Once Camilla had turned around, however, Risa looked back. Behind her stood the king’s throne, impossibly large in scale. Its back alone was taller than Ferrer, and fashioned with an ornate and beautiful relief of massed branches. Anyone sitting upon that mighty chair, she realized, would look almost as if he was framed by an orchard of golden olive trees. A smaller chair sat nearby at an angle, gilded and sumptuously cushioned. Risa guessed it belonged to the prince.
On the pedestal before the throne, however, lay the Olive
Crown and the Scepter of Thorn—the symbols of the king of Cassaforte. She didn’t know how, but they thrummed joyfully at her as she passed by. Even after centuries, their golden brilliance had not dulled or faded.
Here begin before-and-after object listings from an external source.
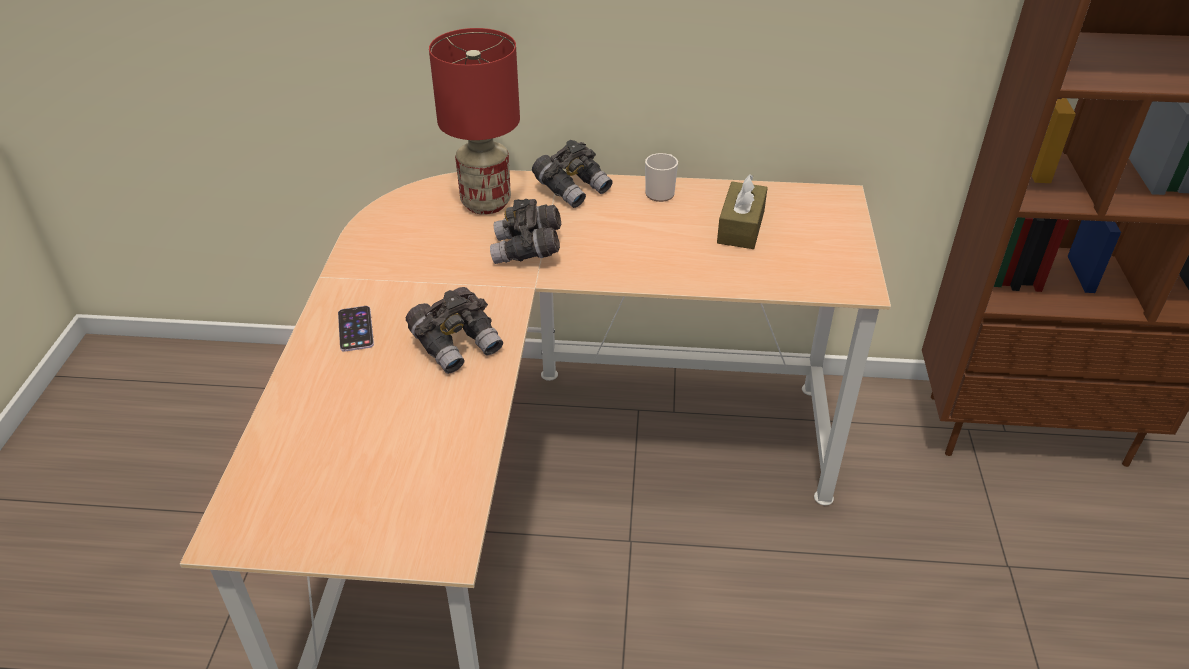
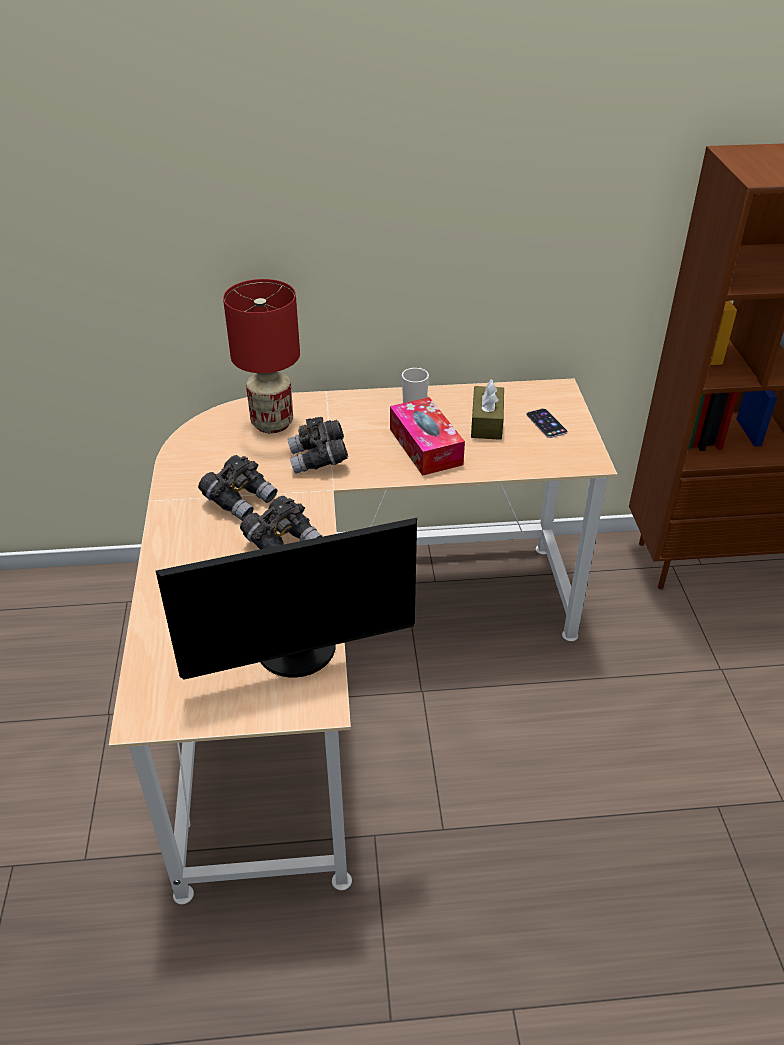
camera: 10 degrees left, 0 degrees up
phone [338,306,374,352] -> phone moved to [527,408,568,438]
grey binoculars [532,140,613,208] -> grey binoculars moved to [198,455,277,521]
none -> monitor [156,518,417,680]
none -> tissue box [390,397,465,476]

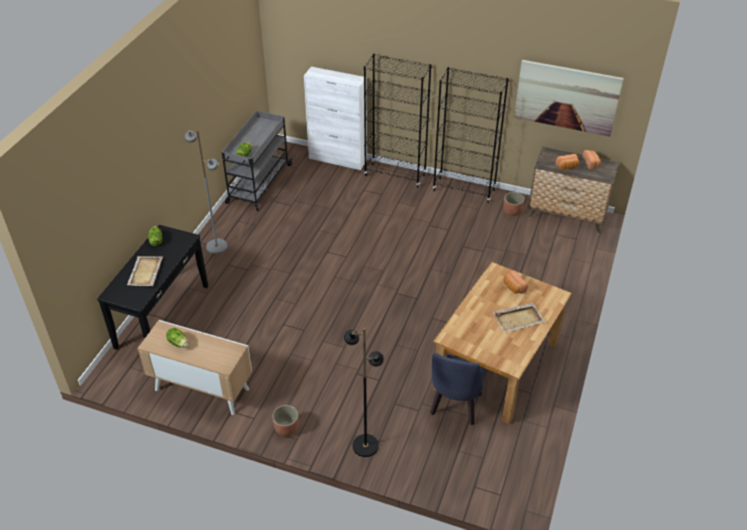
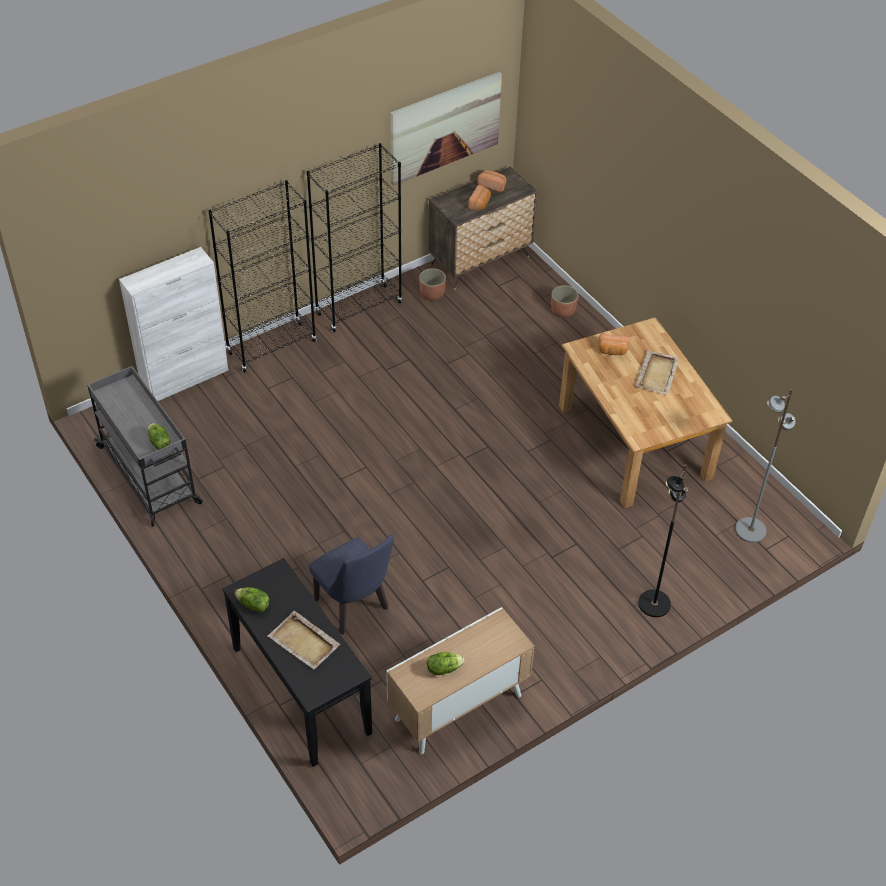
camera: 55 degrees left, 5 degrees up
grey floor lamp [185,130,227,254] -> grey floor lamp moved to [735,389,796,543]
planter [272,405,299,437] -> planter moved to [551,285,578,318]
blue chair [430,353,487,425] -> blue chair moved to [309,535,394,634]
She stopped to stare at them, enthralled by the vibrations they seemed to be sending her way—vibrations much like those of the window frame and her shattered bowl, but abundantly stronger. What she would give to be able to study them! Though more valuable than all the gold in the country, these two objects were not covered or concealed—the palace did not fear theft. Only the rightful king could seize either object and remained unharmed. Memory of the prince’s ruined hand made her shudder. And yet …
“Risa!” Milo’s shock drew her back to reality. His hand gripped her arm, which was outstretched in the direction of the crown. He had stopped her only a finger’s length away from it. “What are you doing?”
“It’s too much to explain,” she told him in the lowest possible whisper. “Things have changed since last night, Milo. I’m different now.”
He shook his head. “Think, Cazarra. You saw what a single touch did to the prince!”
The Risa of the day before would have resented his interference, but at that moment she only admired him for it. Like a buried spring of cool water released to the ground above it, joy sprang up from deep within her. She wanted to sing it to the world. He honestly cared for her! “I’m not the same person who argued with you yesterday,” she told him once more, holding both of his hands with hers. “You saw me in the glass this morning—I did that, Milo. I made it happen. There’s so much I can do now. I know why I was kept from the insulas! I know why the gods brought us together, and I know I want you worrying and fretting over me for a long time to come.”